Explore Ho Chi Minh City – Also known as Saigon, Ho Chi Minh City is Vietnam’s largest city and is definitely worth exploring. Like most cities in Vietnam, you’ll be met with the roar of motorbikes speeding through colonial streets. Ben Thanh market is a must-see for amazing food and there is a great buzz of activity within the place. If flying into the SGN airport, it’s worth spending a day or two exploring the city. I recommend spending the night at The Common Room Project for a great hostel experience.
Hike in Halong Bay – More than 3,000 islands sit within the emerald green waters of Halong Bay, one of the country’s most popular tourist destinations. Cat Ba Island has great for hiking and many tourists find themselves taking one of the cave tours. Tours here usually leave from Hanoi and last 3 or 5 days. Try to find a good operator as many oversell or lie about what their boats look like (ask for advice from your hotel staff or travelers who have just returned for the trip).
Get active in Mui Ne – Despite being a fishing village, Mui Ne has got a significant tourism scene, due to its popularity as a wind- and kite-surfing destination, and the rolling sand dunes that lie nearby.
See My Son – My Son is a set of Hindu ruins in Vietnam which date back to the Cham Empire. The Champas ruled over Central Vietnam from the 3rd to the 19th century. The temples here are of incredible historical importance, but they have been largely reclaimed by the surrounding jungle, and have fallen into a great state of disrepair. Don’t come here expecting something as marvelously preserved as Borobudur or Angkor Wat. Entrance fee is 100,000 VND for foreigners.
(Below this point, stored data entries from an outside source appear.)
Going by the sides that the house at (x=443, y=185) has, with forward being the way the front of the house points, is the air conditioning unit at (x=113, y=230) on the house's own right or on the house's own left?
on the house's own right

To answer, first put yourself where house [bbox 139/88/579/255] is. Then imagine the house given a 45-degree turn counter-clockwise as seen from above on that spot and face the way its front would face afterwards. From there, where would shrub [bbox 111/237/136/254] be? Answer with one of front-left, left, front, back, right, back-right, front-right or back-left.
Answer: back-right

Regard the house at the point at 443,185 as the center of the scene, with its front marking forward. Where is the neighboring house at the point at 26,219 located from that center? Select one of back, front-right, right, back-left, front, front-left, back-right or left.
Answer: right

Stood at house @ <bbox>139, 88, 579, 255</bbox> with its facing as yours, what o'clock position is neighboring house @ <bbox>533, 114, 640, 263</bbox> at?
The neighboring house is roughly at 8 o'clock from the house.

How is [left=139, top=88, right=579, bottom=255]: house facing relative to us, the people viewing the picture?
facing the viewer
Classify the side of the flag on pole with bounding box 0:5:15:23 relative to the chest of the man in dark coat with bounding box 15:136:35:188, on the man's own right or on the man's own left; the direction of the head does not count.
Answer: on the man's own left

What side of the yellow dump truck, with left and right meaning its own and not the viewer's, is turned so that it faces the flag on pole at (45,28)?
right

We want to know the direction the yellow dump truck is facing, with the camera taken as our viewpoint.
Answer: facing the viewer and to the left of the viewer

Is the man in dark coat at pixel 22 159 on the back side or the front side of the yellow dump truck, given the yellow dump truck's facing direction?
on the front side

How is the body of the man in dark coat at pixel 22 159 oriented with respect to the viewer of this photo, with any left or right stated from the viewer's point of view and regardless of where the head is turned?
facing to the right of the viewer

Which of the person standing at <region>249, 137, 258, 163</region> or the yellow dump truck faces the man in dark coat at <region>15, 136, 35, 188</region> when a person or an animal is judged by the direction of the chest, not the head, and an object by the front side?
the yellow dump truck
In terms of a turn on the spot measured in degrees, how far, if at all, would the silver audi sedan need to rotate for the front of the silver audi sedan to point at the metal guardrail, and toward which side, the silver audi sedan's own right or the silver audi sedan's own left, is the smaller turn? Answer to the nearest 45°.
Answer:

Visit the caves in Phong Nha-Ke Bang – Hang Son Doong is reputed to be the world’s largest cave, and is located in Phong Nha-Ke Bang National Park. It was discovered by a local in 1990, and “rediscovered” by a British caving team in 2009. You can arrange trips to see this stunning cave. You’ll be blown away by its beauty.
Dive in Nha Trang – This area is full of seaside resorts, and has a distinct urban feel. However, the beautiful sand and clear water make it a main spot for scuba diving in Vietnam.
Check out the rice terraces – Outside of connections to the Vietnam War, the stereotypical image of Vietnam is of the many rice paddies. You can find these in the Muong Hoa Valley. If you’ve never visited rice terraces, you should make a point to see them in Vietnam. Visit them to learn about rice production and take stunning photographs of the unbelievable Vietnamese countryside.